▶ _TASK_
Among the lines below, output only those between the line holding "Limpiadoras" and the line holding "どんなものがあるかを下記でご説明したいと思います。", inclusive, exactly as written and with no pictures.

Collected data
━━━━━━

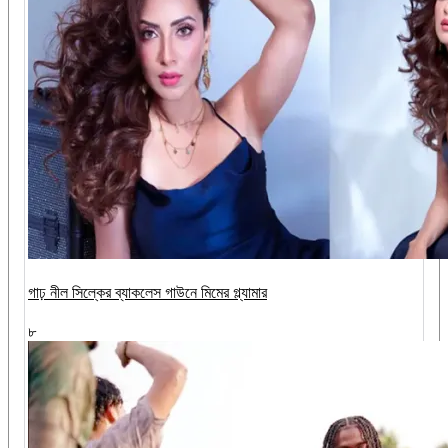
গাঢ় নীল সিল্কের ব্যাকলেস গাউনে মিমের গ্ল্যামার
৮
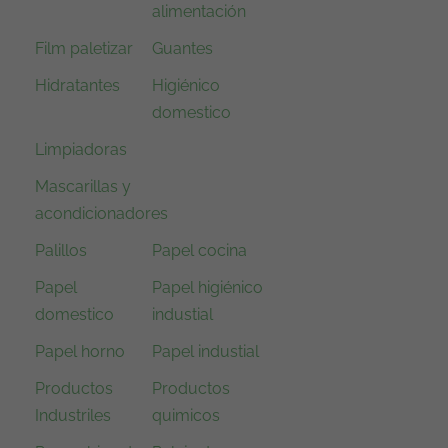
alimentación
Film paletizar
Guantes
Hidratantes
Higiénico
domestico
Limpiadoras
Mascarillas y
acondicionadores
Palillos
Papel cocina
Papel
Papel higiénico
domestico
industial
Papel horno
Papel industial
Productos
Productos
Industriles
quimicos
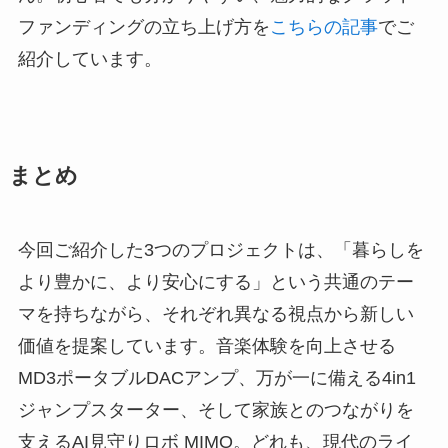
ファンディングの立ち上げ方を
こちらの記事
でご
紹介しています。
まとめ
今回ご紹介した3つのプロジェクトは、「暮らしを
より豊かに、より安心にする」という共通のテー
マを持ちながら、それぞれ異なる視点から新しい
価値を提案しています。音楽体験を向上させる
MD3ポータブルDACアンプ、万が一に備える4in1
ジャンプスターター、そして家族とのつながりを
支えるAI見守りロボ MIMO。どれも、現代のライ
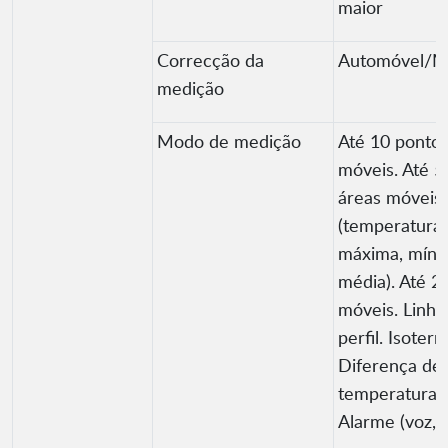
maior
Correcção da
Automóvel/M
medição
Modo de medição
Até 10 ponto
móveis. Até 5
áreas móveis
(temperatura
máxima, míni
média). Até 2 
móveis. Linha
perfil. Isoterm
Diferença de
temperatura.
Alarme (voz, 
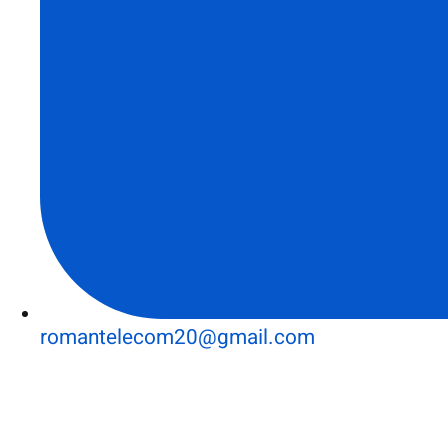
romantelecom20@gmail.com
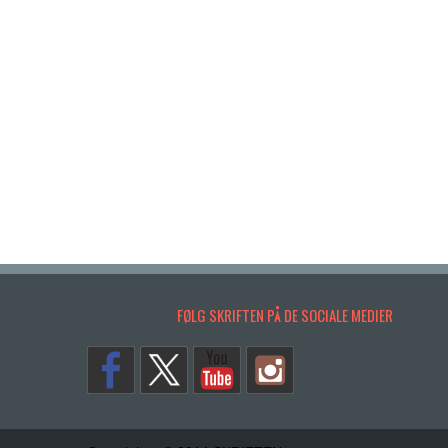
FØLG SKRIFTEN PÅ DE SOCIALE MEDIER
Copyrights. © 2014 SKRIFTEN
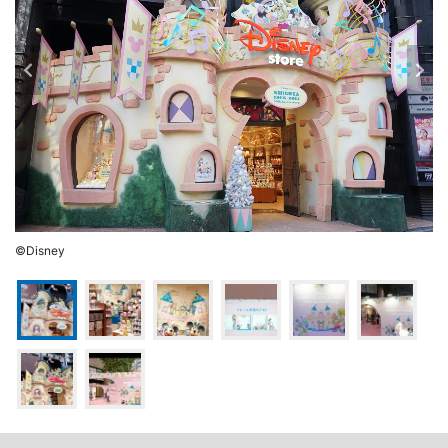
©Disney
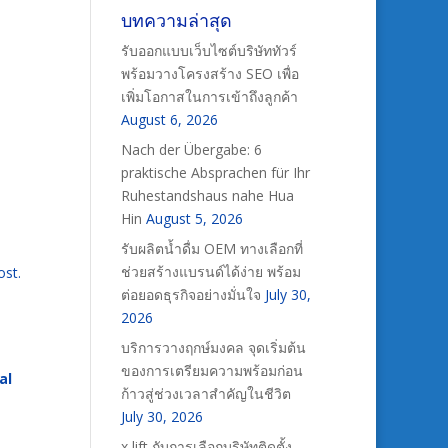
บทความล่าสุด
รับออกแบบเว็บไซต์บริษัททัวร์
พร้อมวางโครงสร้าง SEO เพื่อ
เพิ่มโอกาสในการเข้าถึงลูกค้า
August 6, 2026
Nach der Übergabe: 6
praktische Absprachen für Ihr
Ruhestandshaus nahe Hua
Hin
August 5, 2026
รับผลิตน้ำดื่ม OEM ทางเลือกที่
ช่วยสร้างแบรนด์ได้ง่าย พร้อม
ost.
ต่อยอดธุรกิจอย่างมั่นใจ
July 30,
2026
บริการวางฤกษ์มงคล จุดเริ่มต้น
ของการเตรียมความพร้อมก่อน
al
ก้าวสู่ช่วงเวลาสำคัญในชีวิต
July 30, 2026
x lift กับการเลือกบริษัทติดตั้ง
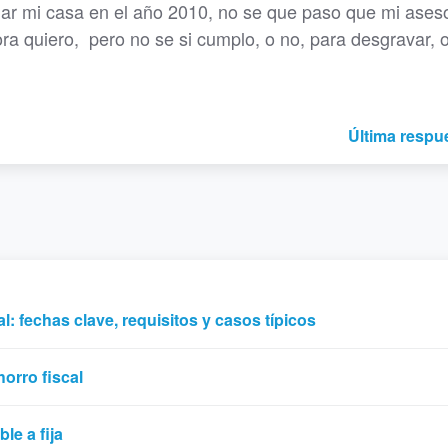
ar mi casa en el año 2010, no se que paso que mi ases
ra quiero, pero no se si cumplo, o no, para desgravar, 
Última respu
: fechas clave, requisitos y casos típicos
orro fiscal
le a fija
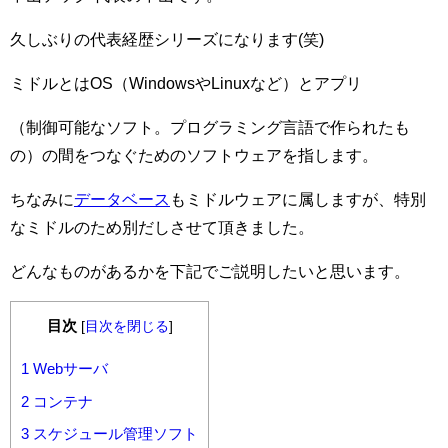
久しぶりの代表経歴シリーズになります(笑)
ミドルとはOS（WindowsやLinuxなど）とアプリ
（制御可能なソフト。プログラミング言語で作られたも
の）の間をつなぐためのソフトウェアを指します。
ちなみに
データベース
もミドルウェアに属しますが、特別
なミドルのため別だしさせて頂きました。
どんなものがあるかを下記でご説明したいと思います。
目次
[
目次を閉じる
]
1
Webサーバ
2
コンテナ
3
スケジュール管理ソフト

━━━━━━

▶ _ANSWER SECTION_
Limpiadoras
Mascarillas y
acondicionadores
Palillos
Papel cocina
Papel
Papel higiénico
domestico
industial
Papel horno
Papel industial
Productos
Productos
Industriles
quimicos
ファンディングの立ち上げ方を
こちらの記事
でご
紹介しています。
まとめ
今回ご紹介した3つのプロジェクトは、「暮らしを
より豊かに、より安心にする」という共通のテー
マを持ちながら、それぞれ異なる視点から新しい
価値を提案しています。音楽体験を向上させる
MD3ポータブルDACアンプ、万が一に備える4in1
ジャンプスターター、そして家族とのつながりを
支えるAI見守りロボ MIMO。どれも、現代のライ
maior
Correcção da
Automóvel/M
medição
Modo de medição
Até 10 ponto
móveis. Até 5
áreas móveis
(temperatura
máxima, míni
média). Até 2 
móveis. Linha
perfil. Isoterm
Diferença de
temperatura.
Alarme (voz, 
romantelecom20@gmail.com
FØLG SKRIFTEN PÅ DE SOCIALE MEDIER
Copyrights. © 2014 SKRIFTEN
©Disney
บทความล่าสุด
รับออกแบบเว็บไซต์บริษัททัวร์
พร้อมวางโครงสร้าง SEO เพื่อ
เพิ่มโอกาสในการเข้าถึงลูกค้า
August 6, 2026
Nach der Übergabe: 6
praktische Absprachen für Ihr
Ruhestandshaus nahe Hua
Hin
August 5, 2026
รับผลิตน้ำดื่ม OEM ทางเลือกที่
ช่วยสร้างแบรนด์ได้ง่าย พร้อม
ost.
ต่อยอดธุรกิจอย่างมั่นใจ
July 30,
2026
บริการวางฤกษ์มงคล จุดเริ่มต้น
ของการเตรียมความพร้อมก่อน
al
ก้าวสู่ช่วงเวลาสำคัญในชีวิต
July 30, 2026
x lift กับการเลือกบริษัทติดตั้ง
ar mi casa en el año 2010, no se que paso que mi ases
ra quiero, pero no se si cumplo, o no, para desgravar, 
Última respu
: fechas clave, requisitos y casos típicos
orro fiscal
le a fija
久しぶりの代表経歴シリーズになります(笑)
ミドルとはOS（WindowsやLinuxなど）とアプリ
（制御可能なソフト。プログラミング言語で作られたも
の）の間をつなぐためのソフトウェアを指します。
ちなみに
データベース
もミドルウェアに属しますが、特別
なミドルのため別だしさせて頂きました。
どんなものがあるかを下記でご説明したいと思います。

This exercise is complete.